The meaning of «tcec season 17»

The 17th season of the Top Chess Engine Championship began on 2 January 2020 and ended on 22 April 2020. TCEC Season 16 3rd-place finisher Leela Chess Zero won the championship, defeating the defending champion Stockfish 52.5-47.5 in the superfinal.

Season 17 featured for the first time two separate leagues, one for GPU-based engines and one for CPU-based engines. TCEC also raised the computing power available to both CPU and GPU engines. The hardware for CPU engines was doubled to 88 cores, while the hardware for GPU engines was raised to 4 RTX 2080 Ti's.[1]

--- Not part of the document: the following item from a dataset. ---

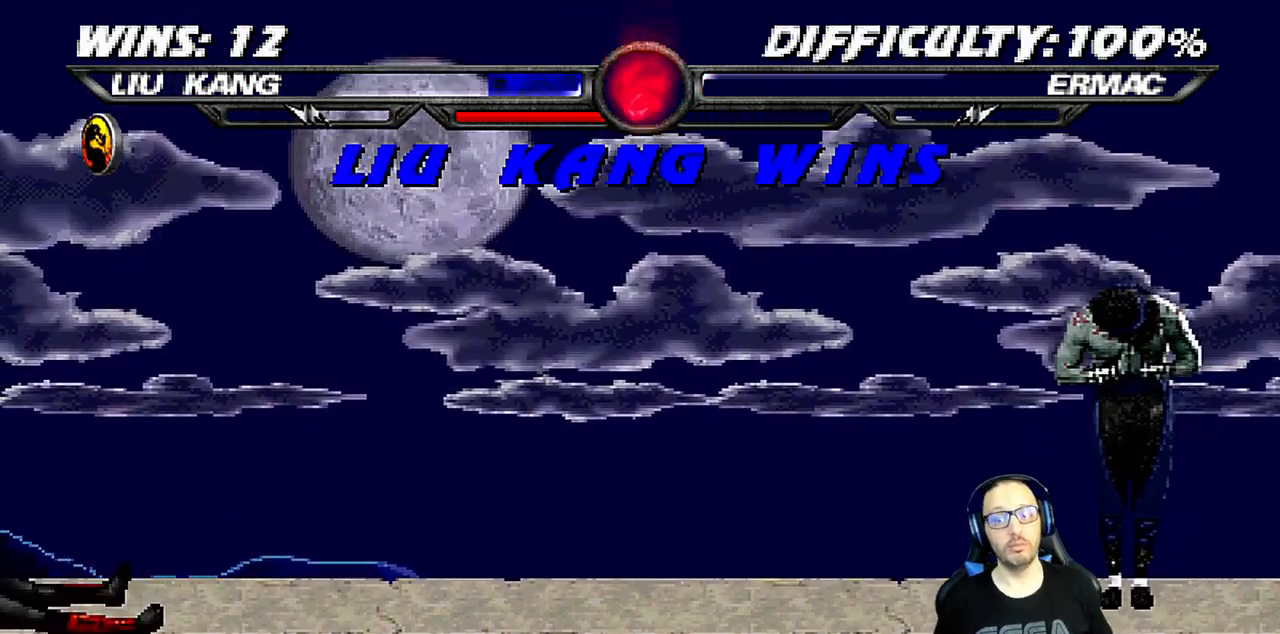
{"buttons": [], "left_stick": "center", "right_stick": "center", "events": []}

In keeping with its identity as a competition run at long time controls on high-end hardware,[2][3] TCEC secured a hardware upgrade for the competing CPU engines.[4] Among other changes, the number of cores available is doubled from 44 to 88, the operating system used is now Linux, and Syzygy endgame tablebases are now cached directly in the RAM for faster access. Because this upgrade advantages CPU engines compared to GPU engines, TCEC split the qualification paths to Premier Division by introducing separate leagues for CPU and GPU engines. While an upgrade to the GPU servers is being secured, the CPU leagues are played first.

For CPU engines, there will first be a Qualification League consisting of 16 engines, followed by League 2 (16 engines) and League 1 (16 engines). In the Qualification League the top 6 engines promote. In League 2 the top 4 engines promote. The engines in each league are seeded based on their performances in previous seasons. For GPU engines, there will be one league only, with up to 16 competitors. The top 2 GPU engines will then contest a playoff against the top 4 CPU engines in League 1, with the four highest-placing engines promoting to Premier Division.

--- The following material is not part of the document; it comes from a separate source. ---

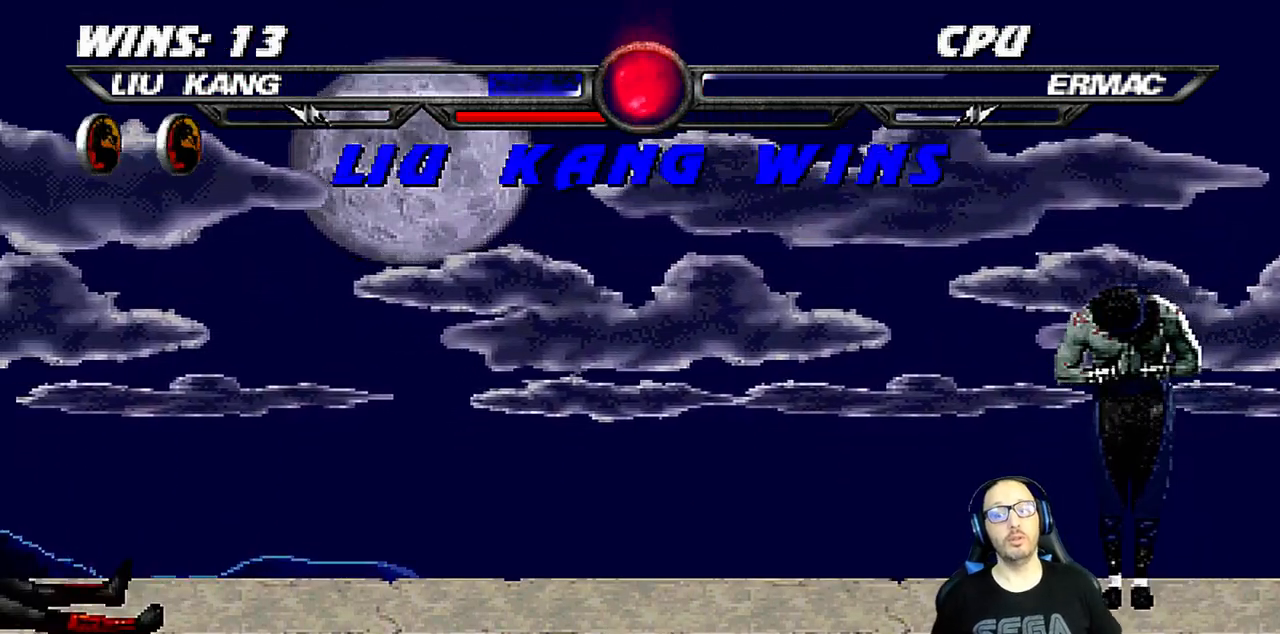
{"buttons": [], "left_stick": "center", "right_stick": "center", "events": []}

Premier Division is also expanded from 8 engines to 10. Six engines – Stockfish, Komodo, Houdini, Leela Chess Zero, AllieStein, and Stoofvlees – are seeded directly to Premier Division, based on their top 6 finishes in the previous season. Finally, the top two engines in Premier Division qualify for the 100-game superfinal match.

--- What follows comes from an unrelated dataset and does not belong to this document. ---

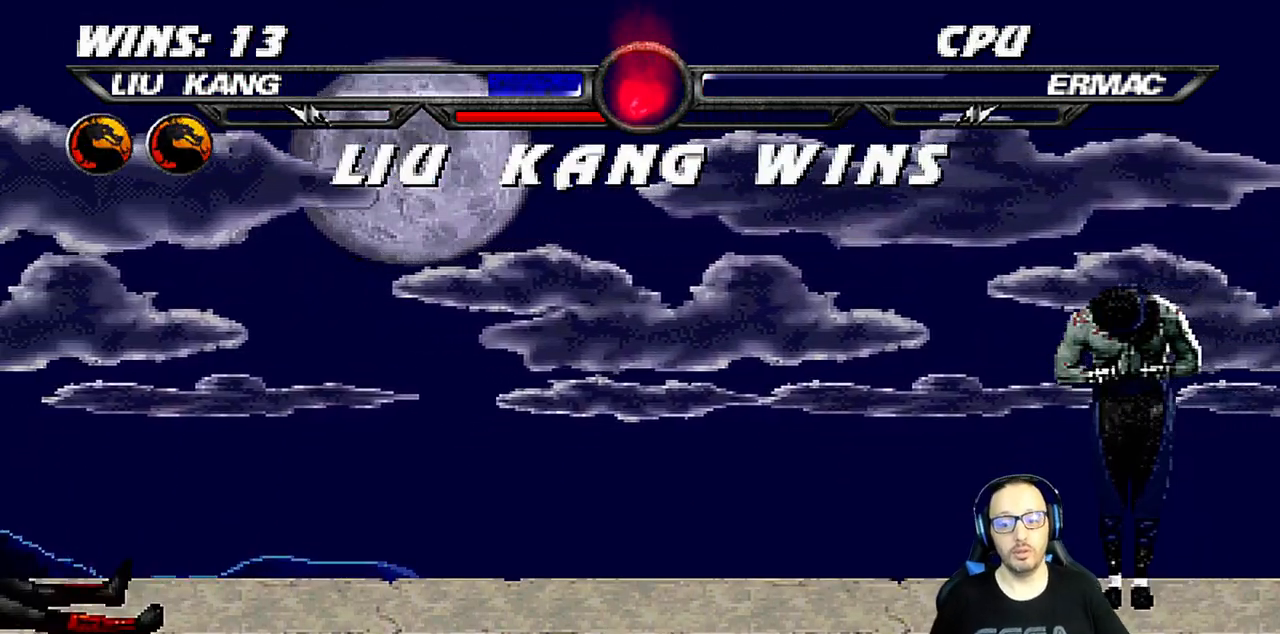
{"buttons": [], "left_stick": "center", "right_stick": "center", "events": []}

After not competing for five seasons, Season 11 Div 3 engine Defenchess trailblazed the qualification league. It scored 18 wins while conceding no losses, finishing 3.5 points clear at the top. It was the only undefeated engine. Demolito and Winter also locked up two of the promotion spots smoothly, but the remaining three slots were closely contested. Among the competitors, Igel was the only engine to not lose to Defenchess and Demolito, but it lost to bottom-half engines FabChess and Topple. Comparatively, iCE was whitewashed by Defenchess and Igel, but it turned in a strong performance against its other rivals, losing only one other game to Winter. Pirarucu went through a tense moment when it lost to Winter in the penultimate round; however, it pulled out a win with Black against Topple to promote. 7th-placed Minic was in a promotion spot all the way up to the final round, when it lost to Gogobello while iCE beat Counter. This left the two tied at 17.5 points. Minic had the better Sonneborn–Berger score, but it also had one crash, and the number of crashes was the first tiebreak. Nonetheless, in a stroke of good fortune for Minic (and 8th-placed PeSTO), the League Two engines chess22k and Fritz crashed three times during testing for the division. By TCEC rules, if this happened, the author(s) would have to update the engine or it is disqualified. chess22k's and Fritz's authors were not able to update the engines in time, resulting in Minic and PeSTO promoting as lucky losers.[5][6]